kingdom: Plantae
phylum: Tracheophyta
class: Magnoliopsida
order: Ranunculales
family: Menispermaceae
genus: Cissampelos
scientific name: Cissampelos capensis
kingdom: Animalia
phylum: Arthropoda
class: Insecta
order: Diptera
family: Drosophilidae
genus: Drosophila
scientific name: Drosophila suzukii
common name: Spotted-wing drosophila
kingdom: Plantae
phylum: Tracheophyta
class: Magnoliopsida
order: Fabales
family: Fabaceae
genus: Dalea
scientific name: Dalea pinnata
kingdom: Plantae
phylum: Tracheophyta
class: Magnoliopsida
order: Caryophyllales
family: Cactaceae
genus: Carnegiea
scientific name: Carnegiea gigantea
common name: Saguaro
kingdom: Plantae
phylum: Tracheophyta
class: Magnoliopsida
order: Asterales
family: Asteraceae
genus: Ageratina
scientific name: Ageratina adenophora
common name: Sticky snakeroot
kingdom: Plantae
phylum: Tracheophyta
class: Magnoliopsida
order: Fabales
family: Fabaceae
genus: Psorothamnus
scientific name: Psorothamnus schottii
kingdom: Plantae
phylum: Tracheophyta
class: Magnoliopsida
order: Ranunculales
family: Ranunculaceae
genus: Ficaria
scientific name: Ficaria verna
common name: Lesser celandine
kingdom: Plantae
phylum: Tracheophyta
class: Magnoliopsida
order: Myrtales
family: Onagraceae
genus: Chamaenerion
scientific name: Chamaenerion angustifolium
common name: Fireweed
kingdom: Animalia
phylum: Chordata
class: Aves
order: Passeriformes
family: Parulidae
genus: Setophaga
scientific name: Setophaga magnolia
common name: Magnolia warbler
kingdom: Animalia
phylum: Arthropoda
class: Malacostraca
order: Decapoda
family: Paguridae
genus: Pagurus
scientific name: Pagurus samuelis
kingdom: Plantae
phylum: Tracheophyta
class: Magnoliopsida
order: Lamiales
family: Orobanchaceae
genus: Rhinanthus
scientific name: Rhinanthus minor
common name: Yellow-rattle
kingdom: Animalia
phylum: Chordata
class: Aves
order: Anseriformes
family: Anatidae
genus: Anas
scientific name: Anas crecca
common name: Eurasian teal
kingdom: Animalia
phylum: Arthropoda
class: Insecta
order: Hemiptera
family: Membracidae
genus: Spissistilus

****

### What is being asked
Rewrite all the lines above, swapping each "common name" for "vernacular name" and keeping everything else the same.

### Response to this exercise
kingdom: Plantae
phylum: Tracheophyta
class: Magnoliopsida
order: Ranunculales
family: Menispermaceae
genus: Cissampelos
scientific name: Cissampelos capensis
kingdom: Animalia
phylum: Arthropoda
class: Insecta
order: Diptera
family: Drosophilidae
genus: Drosophila
scientific name: Drosophila suzukii
vernacular name: Spotted-wing drosophila
kingdom: Plantae
phylum: Tracheophyta
class: Magnoliopsida
order: Fabales
family: Fabaceae
genus: Dalea
scientific name: Dalea pinnata
kingdom: Plantae
phylum: Tracheophyta
class: Magnoliopsida
order: Caryophyllales
family: Cactaceae
genus: Carnegiea
scientific name: Carnegiea gigantea
vernacular name: Saguaro
kingdom: Plantae
phylum: Tracheophyta
class: Magnoliopsida
order: Asterales
family: Asteraceae
genus: Ageratina
scientific name: Ageratina adenophora
vernacular name: Sticky snakeroot
kingdom: Plantae
phylum: Tracheophyta
class: Magnoliopsida
order: Fabales
family: Fabaceae
genus: Psorothamnus
scientific name: Psorothamnus schottii
kingdom: Plantae
phylum: Tracheophyta
class: Magnoliopsida
order: Ranunculales
family: Ranunculaceae
genus: Ficaria
scientific name: Ficaria verna
vernacular name: Lesser celandine
kingdom: Plantae
phylum: Tracheophyta
class: Magnoliopsida
order: Myrtales
family: Onagraceae
genus: Chamaenerion
scientific name: Chamaenerion angustifolium
vernacular name: Fireweed
kingdom: Animalia
phylum: Chordata
class: Aves
order: Passeriformes
family: Parulidae
genus: Setophaga
scientific name: Setophaga magnolia
vernacular name: Magnolia warbler
kingdom: Animalia
phylum: Arthropoda
class: Malacostraca
order: Decapoda
family: Paguridae
genus: Pagurus
scientific name: Pagurus samuelis
kingdom: Plantae
phylum: Tracheophyta
class: Magnoliopsida
order: Lamiales
family: Orobanchaceae
genus: Rhinanthus
scientific name: Rhinanthus minor
vernacular name: Yellow-rattle
kingdom: Animalia
phylum: Chordata
class: Aves
order: Anseriformes
family: Anatidae
genus: Anas
scientific name: Anas crecca
vernacular name: Eurasian teal
kingdom: Animalia
phylum: Arthropoda
class: Insecta
order: Hemiptera
family: Membracidae
genus: Spissistilus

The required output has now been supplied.